Il est 16h et la plage est quasi déserte. Quasi. Un promeneur médusé assiste à mes préparatifs. Oui, il y a bien cette fois-ci quelqu'un pour témoigner de l’absurdité de mon travail.
Il est 16h et dans quelques minutes, devant un nudiste interrogé, je vais planter un arbre dans la mer à l’aide d’une pelle pour enfant.
Lucas m'a lâchement abandonné, je suis seul face à la mer, mon arbre lui, m’attend sans bouger, je l'ai repéré il y a quelques jours, il est derrière la dune, coupé par je ne sais qui.
J’ai tout prévu. J’ai calculé la marée, anticipé le passage de la lune, vérifié la météo, je connais l’heure de la nuit noire …et j'ai une pelle pour enfant.
Je grimpe la dune avec mon arbre, qui doit bien peser son quintal. Puis je le traine sur 200 mètres pour enfin creuser un énorme trou et à l’égyptienne je le hisse.
Nous y voici, moi mon arbre et mon nudiste. Il finit par se transformer en plagiste (le nudiste, pas l’arbre), et nous discutons de ce que je suis en train de faire. Je lui explique la suite que j’ai dans les idées, lui me parle du lieu dans lequel nous nous trouvons. Grâce à lui, le sens de ma série s’étoffe. Je l’en remercie et il s’en va.
J’attends seul la nuit et la mer. La première ne se fait pas attendre, la seconde un peu plus. Je m’étais trompé dans mes calculs, et l’eau n’arriva jamais jusqu’à mon arbre.
Qu’à cela ne tienne, la mer ne daigne pas venir, j’irai, en urgence, je transplante mon arbre, le tire jusqu’à l’eau, le replante, mais la marée est plus rapide, à peine ai-je le temps de faire le cadrage qu’elle s’est retirée, je re-déplante, re-replante, encore et encore jusqu’à épuisement. Je n’y arriverait pas, mon arbre ne sera jamais dans la mer.
Je me résous à faire une photographie, il n’y a pas d’eau mais c’est quand même beau. Je peaufine le cadrage, cherche mon temps d’expo et mon iso. Et je fais une photo, …bon…, bref, on passe à la suite.

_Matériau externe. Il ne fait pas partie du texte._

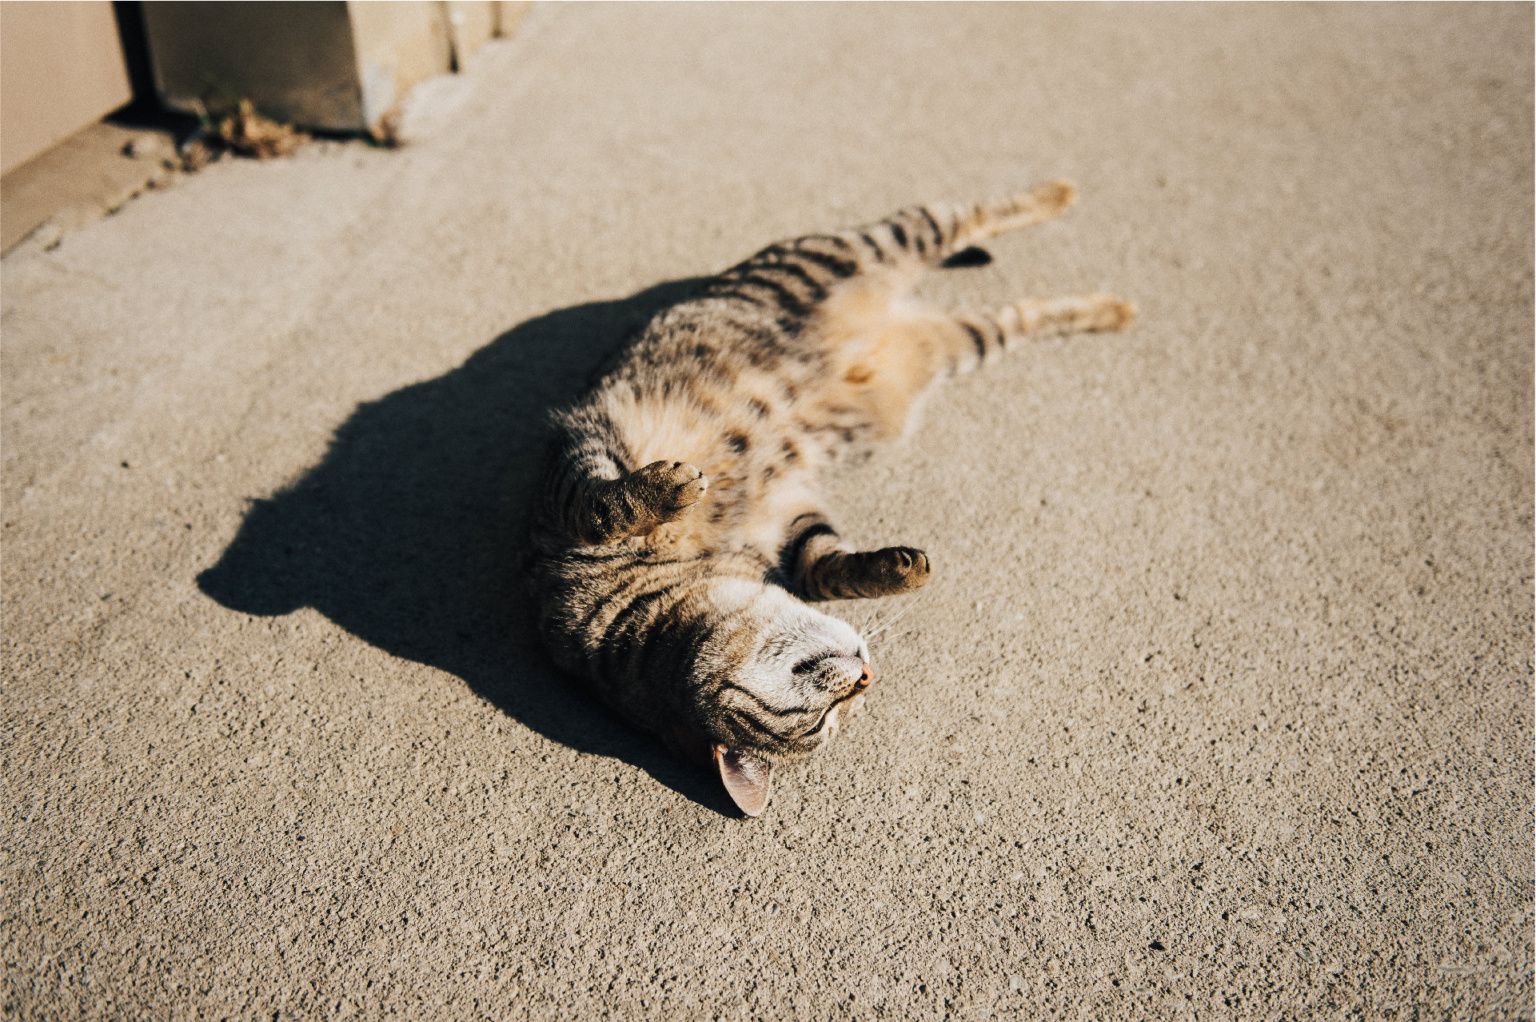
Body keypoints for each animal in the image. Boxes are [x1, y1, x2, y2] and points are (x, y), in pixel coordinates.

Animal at [527, 181, 1133, 816]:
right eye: (826, 719)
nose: (868, 676)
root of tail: (895, 314)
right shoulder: (790, 517)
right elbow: (828, 565)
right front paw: (896, 569)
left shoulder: (575, 471)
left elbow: (609, 504)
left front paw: (670, 486)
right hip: (962, 340)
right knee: (1020, 312)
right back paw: (1111, 309)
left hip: (873, 245)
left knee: (967, 214)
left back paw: (1058, 195)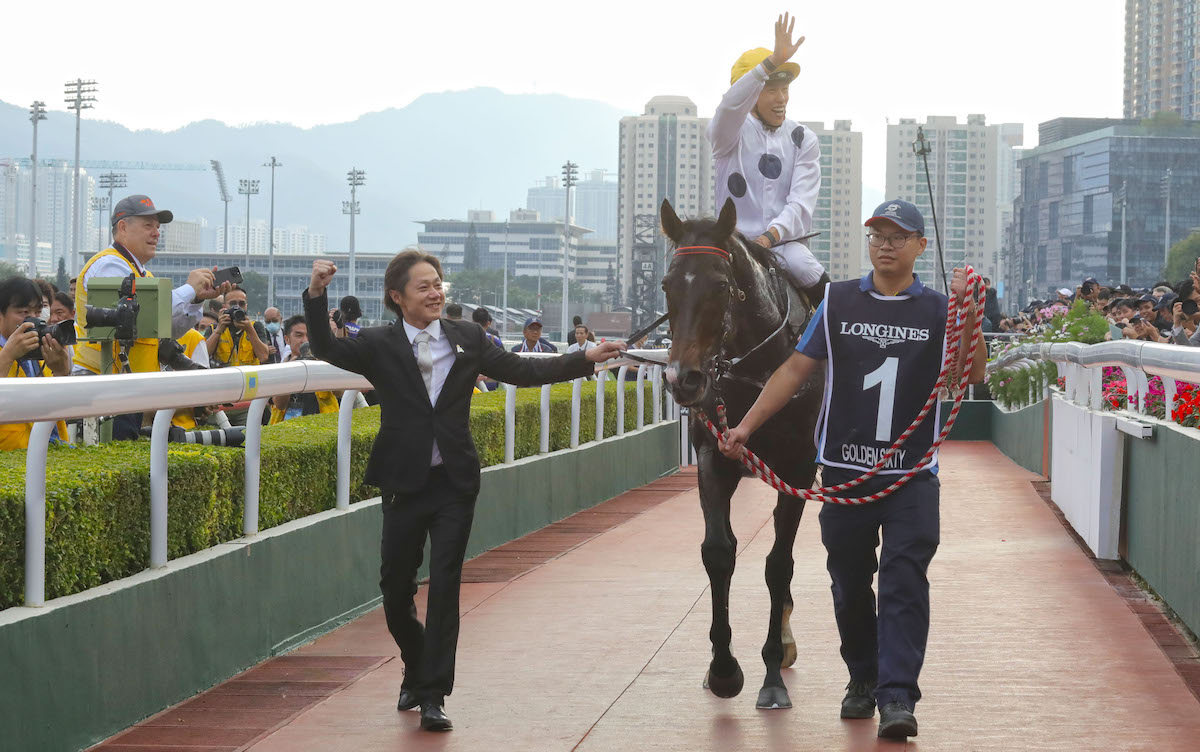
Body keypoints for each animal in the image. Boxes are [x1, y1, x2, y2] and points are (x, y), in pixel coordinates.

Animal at [657, 195, 825, 710]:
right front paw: (723, 669)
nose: (684, 379)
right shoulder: (716, 456)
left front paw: (770, 673)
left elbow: (778, 564)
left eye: (719, 284)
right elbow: (719, 552)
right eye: (668, 285)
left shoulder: (796, 469)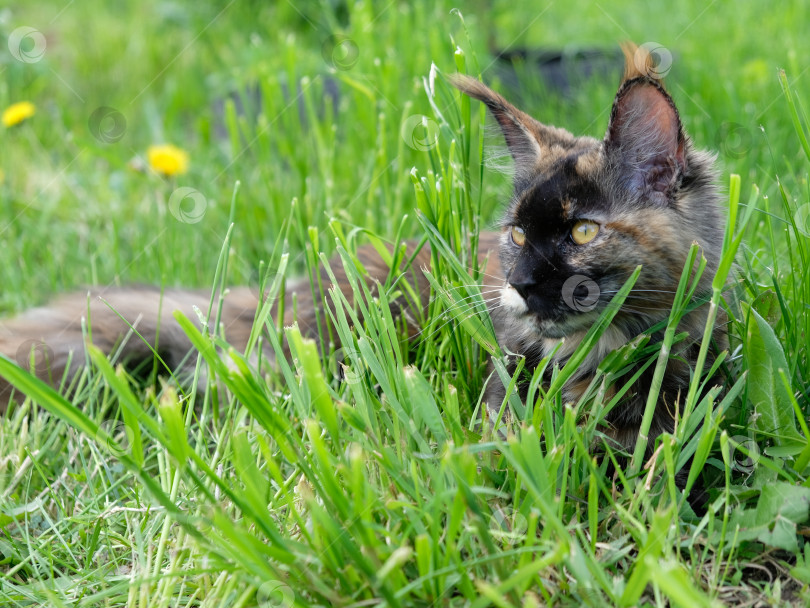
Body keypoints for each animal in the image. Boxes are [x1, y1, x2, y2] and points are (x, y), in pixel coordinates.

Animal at [0, 44, 720, 460]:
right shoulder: (502, 412)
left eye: (582, 232)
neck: (599, 356)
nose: (516, 285)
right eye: (516, 235)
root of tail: (278, 296)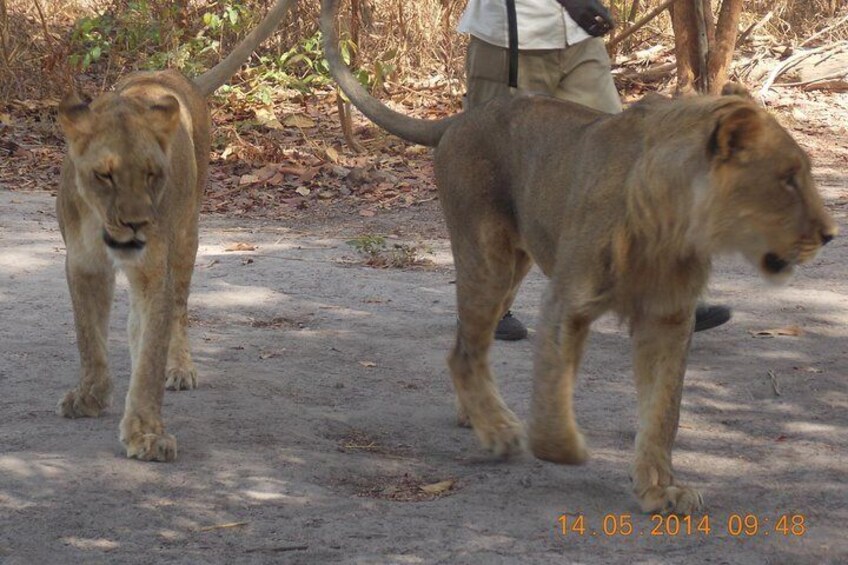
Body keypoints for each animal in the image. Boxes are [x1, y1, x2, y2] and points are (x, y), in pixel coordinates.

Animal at [56, 0, 294, 460]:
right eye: (104, 176)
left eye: (152, 174)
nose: (135, 224)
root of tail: (175, 76)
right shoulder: (82, 263)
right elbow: (88, 335)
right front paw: (91, 395)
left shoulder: (154, 268)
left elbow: (150, 352)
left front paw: (146, 432)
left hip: (186, 236)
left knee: (179, 310)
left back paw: (181, 368)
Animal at [322, 0, 840, 512]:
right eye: (788, 179)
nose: (831, 234)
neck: (674, 225)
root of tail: (461, 118)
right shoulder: (567, 302)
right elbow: (554, 397)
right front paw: (565, 448)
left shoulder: (669, 318)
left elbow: (663, 410)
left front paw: (660, 488)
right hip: (488, 259)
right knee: (465, 349)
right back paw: (499, 429)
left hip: (514, 264)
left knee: (465, 344)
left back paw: (474, 413)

Mais, mon arbre, je vais le faire tomber pour le ranger. Ça serait dommage de ne pas avoir une image de ça, et si je photographiais le moment où il est debout et le moment où il est au sol, sur la même image de sorte que, comme le chat, il soit dans deux états à la fois.
Bingo, j’ai une image. Voici l’arbre de Schrödinger non immergé.